Ach nein. Wir haben ja schon Gott sei Dank eine Impfung in Reichweite. Danach wird es mit Volldampf weitergehen wie bisher – wenigstens was die Filme betrifft. Aber es ist möglich und vielleicht sogar wünschenswert, dass im Alltag nach Corona Menschen ein bisschen bewusster leben und in der Gesellschaft etwas vorsichtiger agieren, zum Beispiel beim Niesen und beim Husten.

Wie wir Sie kennen, bleiben Sie auch in Jerusalem rastlos. Arbeiten Sie an einem neuen Projekt?
Ich arbeite gegenwärtig am Drehbuch zum wunderbaren Buch «Der wiedergefundene Freund» von Fred Uhlman, dessen Rechte ich vor ungefähr zehn Jahren erworben habe. Es handelt sich um die Freundschaft eines jüdischen Jungen mit einem christlichen Mitschüler der deutschen Aristokratie in der Nazi-Zeit. Eine bewegende Geschichte.

Werden Sie an den Oscarverleihungen, die im April stattfinden sollen, teilnehmen?
Das ist mein Plan. Ich hoffe, dass die Amerikaner Covid-19 bis dann besser unter Kontrolle haben werden.

Sie haben alles im Leben erreicht.

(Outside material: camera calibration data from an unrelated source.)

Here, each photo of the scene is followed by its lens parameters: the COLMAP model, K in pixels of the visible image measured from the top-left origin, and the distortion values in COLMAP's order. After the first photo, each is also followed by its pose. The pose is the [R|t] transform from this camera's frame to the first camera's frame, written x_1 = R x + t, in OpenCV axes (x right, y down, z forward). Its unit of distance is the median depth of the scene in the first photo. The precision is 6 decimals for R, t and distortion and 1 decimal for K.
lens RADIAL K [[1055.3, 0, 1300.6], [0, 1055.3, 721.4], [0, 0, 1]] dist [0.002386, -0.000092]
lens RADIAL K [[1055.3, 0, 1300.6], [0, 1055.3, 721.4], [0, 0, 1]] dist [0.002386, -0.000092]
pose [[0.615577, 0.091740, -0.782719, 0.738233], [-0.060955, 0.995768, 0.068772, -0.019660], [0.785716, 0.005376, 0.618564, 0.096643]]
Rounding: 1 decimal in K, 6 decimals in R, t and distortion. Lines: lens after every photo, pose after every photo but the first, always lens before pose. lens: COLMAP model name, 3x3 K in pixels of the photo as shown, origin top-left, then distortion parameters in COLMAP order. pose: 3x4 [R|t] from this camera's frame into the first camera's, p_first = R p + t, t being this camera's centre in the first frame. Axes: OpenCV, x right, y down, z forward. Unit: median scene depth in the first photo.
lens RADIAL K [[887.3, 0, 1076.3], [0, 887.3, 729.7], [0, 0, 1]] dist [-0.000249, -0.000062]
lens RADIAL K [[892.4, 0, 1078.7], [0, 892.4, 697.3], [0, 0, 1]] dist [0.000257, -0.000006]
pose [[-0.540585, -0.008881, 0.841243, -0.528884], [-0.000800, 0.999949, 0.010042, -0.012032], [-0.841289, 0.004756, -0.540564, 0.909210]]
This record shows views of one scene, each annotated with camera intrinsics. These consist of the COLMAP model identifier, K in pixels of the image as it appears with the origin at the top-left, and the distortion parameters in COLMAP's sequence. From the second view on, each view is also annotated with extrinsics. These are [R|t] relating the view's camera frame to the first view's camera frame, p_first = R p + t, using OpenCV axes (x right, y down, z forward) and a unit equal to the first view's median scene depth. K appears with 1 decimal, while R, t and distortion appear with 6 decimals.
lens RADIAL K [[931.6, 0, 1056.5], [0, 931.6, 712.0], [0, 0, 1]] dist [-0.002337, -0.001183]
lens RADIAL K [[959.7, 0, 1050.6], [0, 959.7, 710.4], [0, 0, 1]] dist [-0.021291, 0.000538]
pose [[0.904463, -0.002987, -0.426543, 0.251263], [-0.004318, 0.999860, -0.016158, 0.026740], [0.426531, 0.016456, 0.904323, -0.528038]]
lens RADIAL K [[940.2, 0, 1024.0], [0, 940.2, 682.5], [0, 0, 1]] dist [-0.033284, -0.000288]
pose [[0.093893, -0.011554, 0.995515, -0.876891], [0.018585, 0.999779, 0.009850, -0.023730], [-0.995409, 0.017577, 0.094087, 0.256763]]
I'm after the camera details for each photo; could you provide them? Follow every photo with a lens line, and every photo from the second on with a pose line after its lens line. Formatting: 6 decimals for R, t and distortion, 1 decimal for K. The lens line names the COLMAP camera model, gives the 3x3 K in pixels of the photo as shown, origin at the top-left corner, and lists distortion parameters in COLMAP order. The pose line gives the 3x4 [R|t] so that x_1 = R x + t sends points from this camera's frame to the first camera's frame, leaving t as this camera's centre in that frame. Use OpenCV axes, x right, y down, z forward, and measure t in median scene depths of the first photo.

Haben Sie noch einen bisher unerfüllten Traum?
Man kann nicht alles im Leben erreichen. Aber man kann sich Ziele setzen, an sie und sich selber glauben – und versuchen, sie zu verwirklichen. Ich habe noch viele Filme im Hinterkopf, die ich gerne realisieren würde.

Auf welchen Ihrer Filme sind Sie am meisten stolz und warum?
All meine Filme sind gewissermassen wie meine Kinder. Jeder Film hat seine Geschichte, mit jedem habe ich eine persönliche Beziehung und von jedem besondere Erinnerungen. Ich bin auf all meine Filme gleich stolz.

Hoffen Sie, dass Sie sich bald schon gegen Corona impfen lassen können?
Sicher. Ich habe da überhaupt keine Bedenken und komme gerne als Erster dran.

Wann hoffen Sie, wieder nach Los Angeles fliegen zu können?
Spätestens im April zur Oscarverleihung.

Was werden Sie dort als Erstes tun, wen zuerst treffen?
Die letzten fünfzig Jahre, wann ich immer nach Los Angeles flog, galt mein erster Besuch stets meinem Freund Kirk Douglas. Da er nun physisch leider nicht mehr unter uns weilt, werde ich seine Frau Anne besuchen. Und ich werde ihr traditionellerweise Amaretti mitbringen, nach denen sie süchtig ist.

Wenn Sie auf Ihre reichhaltige Zeit zurückblicken: Was ist der Sinn des Lebens?
Es wäre anmassend von mir, den «Sinn des Lebens» zu definieren. Ich kann aus eigener Erfahrung nur sagen, dass es nichts Erfüllenderes gibt, als für andere Menschen da zu sein und sie zu erfreuen. Und dies vor allem nicht im materiellen Sinn.